17 heures 32. La surveillante ouvre ma cellule. C’est l’heure de partir. Nous empruntons les couloirs que nous avions pris il y a cinq jours. Je récupère le reste de mes vêtements et toutes mes économies. A côté de moi, un surveillant me demande : « Maintenant que tu es libre, que feras-tu ? Es-tu content ? » « Je ne sais pas ». Le surveillant derrière le bureau nous ouvre la porte automatique.

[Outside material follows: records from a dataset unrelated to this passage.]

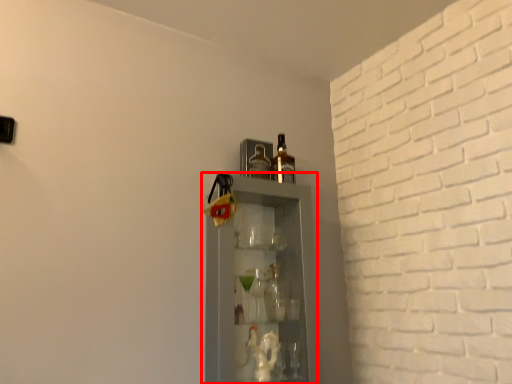
Question: In this image, where is shelf (annotated by the red box) located relative to bottle?

Choices:
 (A) right
 (B) left

Answer: (B)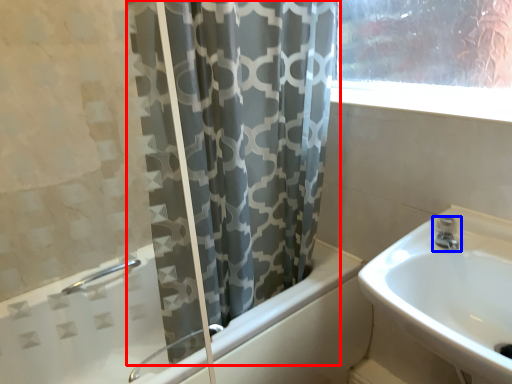
Question: Which object appears closest to the camera in this image, curtain (highlighted by a red box) or tap (highlighted by a blue box)?

Choices:
 (A) curtain
 (B) tap

Answer: (A)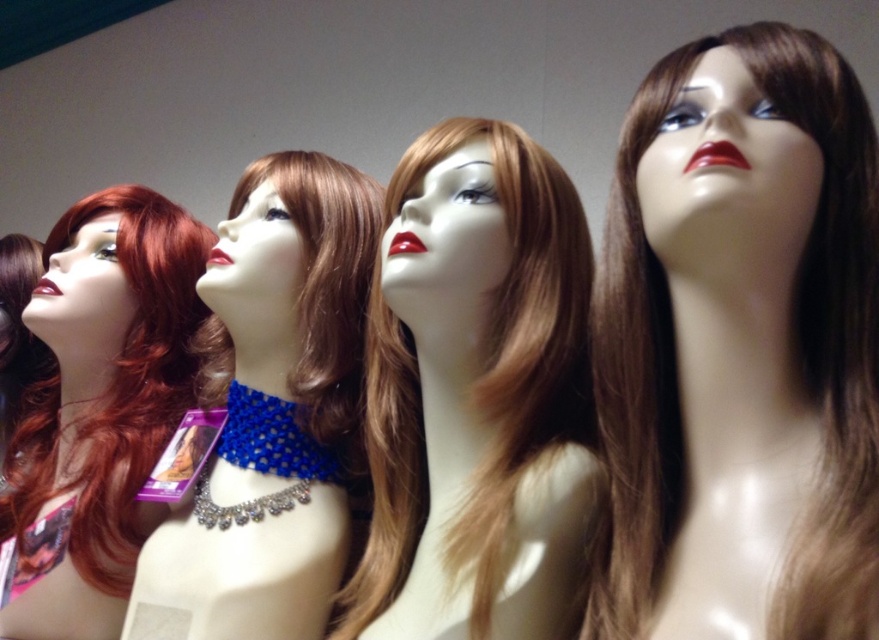
Is shiny brown wig at center to the left of blue beaded necklace at center from the viewer's perspective?

In fact, shiny brown wig at center is to the right of blue beaded necklace at center.

Who is positioned more to the right, shiny brown wig at center or blue beaded necklace at center?

Positioned to the right is shiny brown wig at center.

Who is more forward, (481, 314) or (233, 577)?

Point (481, 314)

I want to click on shiny brown wig at center, so click(477, 396).

Which of these two, brown shiny wig at center or shiny red wig at left, stands taller?

shiny red wig at left

Does brown shiny wig at center have a greater height compared to shiny red wig at left?

In fact, brown shiny wig at center may be shorter than shiny red wig at left.

Between point (707, 227) and point (52, 417), which one is positioned behind?

The point (52, 417) is more distant.

Where is `brown shiny wig at center`? brown shiny wig at center is located at coordinates (739, 348).

Based on the photo, who is lower down, brown shiny wig at center or blue beaded necklace at center?

blue beaded necklace at center is below.

Between point (703, 49) and point (208, 378), which one is positioned behind?

The point (208, 378) is behind.

Find the location of a particular element. brown shiny wig at center is located at coordinates (739, 348).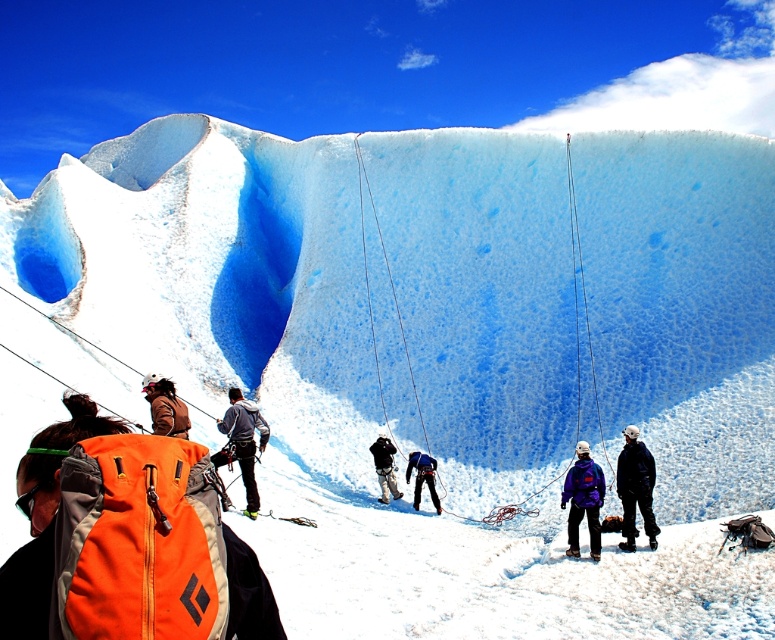
Question: Among these points, which one is nearest to the camera?

Choices:
 (A) (386, 461)
 (B) (176, 413)

Answer: (B)

Question: Where is purple fleece jacket at center located in relation to gray fabric jacket at center in the image?

Choices:
 (A) left
 (B) right

Answer: (B)

Question: Which of the following is the closest to the observer?

Choices:
 (A) orange fabric backpack at center
 (B) black matte jacket at center
 (C) purple fleece jacket at center
 (D) blue fabric climbing harness at center

Answer: (A)

Question: Which object is farther from the camera taking this photo?

Choices:
 (A) black fabric jacket at center
 (B) gray fabric jacket at center
 (C) orange fabric backpack at center
 (D) purple fleece jacket at center

Answer: (A)

Question: Can you confirm if orange fabric backpack at center is positioned below black matte jacket at center?

Choices:
 (A) yes
 (B) no

Answer: (B)

Question: Does purple fleece jacket at center appear over gray fabric jacket at center?

Choices:
 (A) yes
 (B) no

Answer: (B)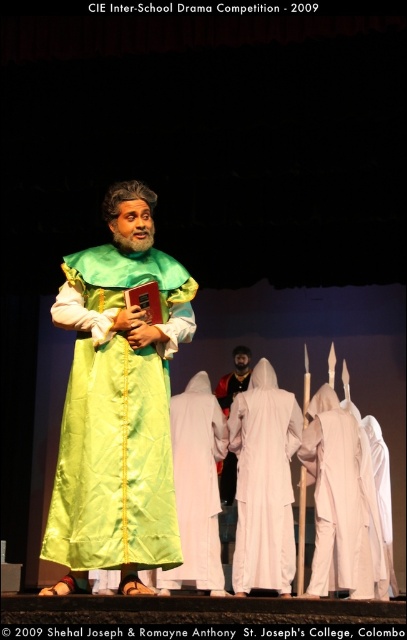
Question: Does green satin robe at center lie in front of red velvet cape at center?

Choices:
 (A) yes
 (B) no

Answer: (A)

Question: Considering the relative positions of white silk robe at center and red velvet cape at center in the image provided, where is white silk robe at center located with respect to red velvet cape at center?

Choices:
 (A) right
 (B) left

Answer: (A)

Question: Which object is the closest to the white matte robe at center?

Choices:
 (A) white silk robe at center
 (B) red velvet cape at center
 (C) white cotton robe at center
 (D) green satin robe at center

Answer: (A)

Question: Which object is the farthest from the white matte robe at center?

Choices:
 (A) red velvet cape at center
 (B) white silk robe at center
 (C) white cotton robe at center

Answer: (A)

Question: Does white silk robe at center have a lesser width compared to white cotton robe at center?

Choices:
 (A) no
 (B) yes

Answer: (A)

Question: Which object is the closest to the white cotton robe at center?

Choices:
 (A) red velvet cape at center
 (B) white silk robe at center
 (C) green satin robe at center
 (D) white matte robe at center

Answer: (B)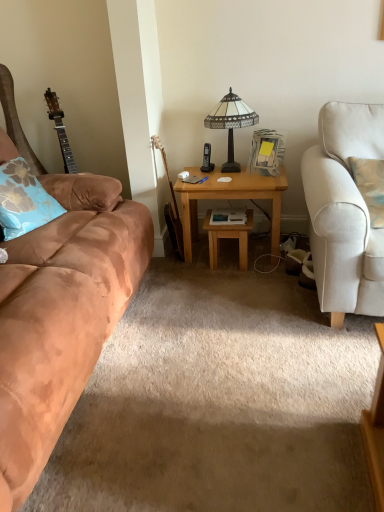
You are a GUI agent. You are given a task and a screenshot of the screen. Output one action in this format:
    pyautogui.click(x=<x>, y=<y>)
    Task: Click on the free point below wooden acoustic guitar at center (from a real-world perspective)
    
    Given the screenshot: What is the action you would take?
    pyautogui.click(x=181, y=258)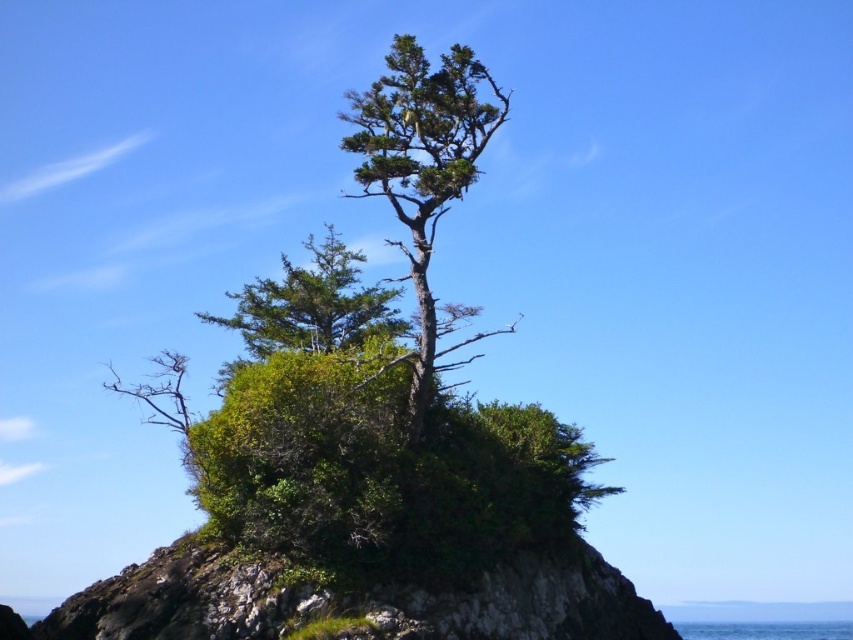
Find the location of a particular element. This screenshot has height=640, width=853. green textured tree at center is located at coordinates point(422,173).

Who is positioned more to the left, green textured tree at center or blue liquid water at lower center?

Positioned to the left is green textured tree at center.

Image resolution: width=853 pixels, height=640 pixels. What are the coordinates of `green textured tree at center` in the screenshot? It's located at point(422,173).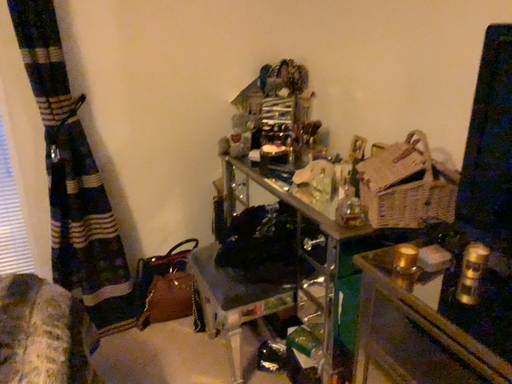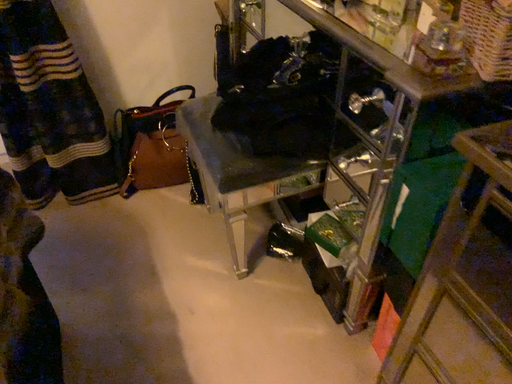
Question: How did the camera likely rotate when shooting the video?

Choices:
 (A) rotated downward
 (B) rotated upward

Answer: (A)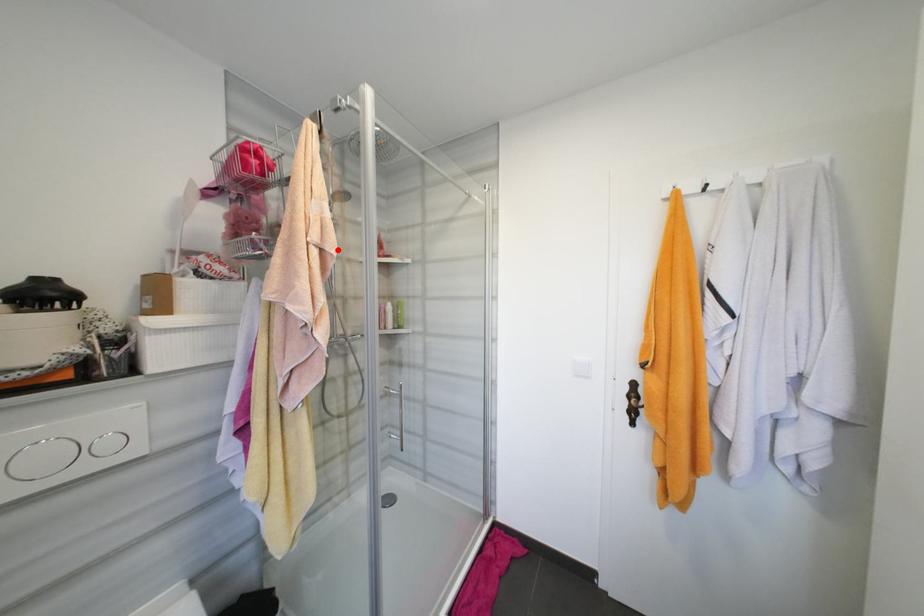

Dehors, quelle surprise, je vois « mon ami » assis sur une bordure. On s’embrasse et dans ma tête, je dis « Ouf ! ». « Mon ami » dit au surveillant qui devait m’accompagner de ne pas se gêner.

On m’avait souvent dit qu’après la libération des frères, un chauffeur les accompagnait quelque part dans un coin perdu ou même dans un village. On le lâchait ainsi dans la nature, sans une pièce d’argent. Comme un animal qu’on libère sur un terrain de chasse.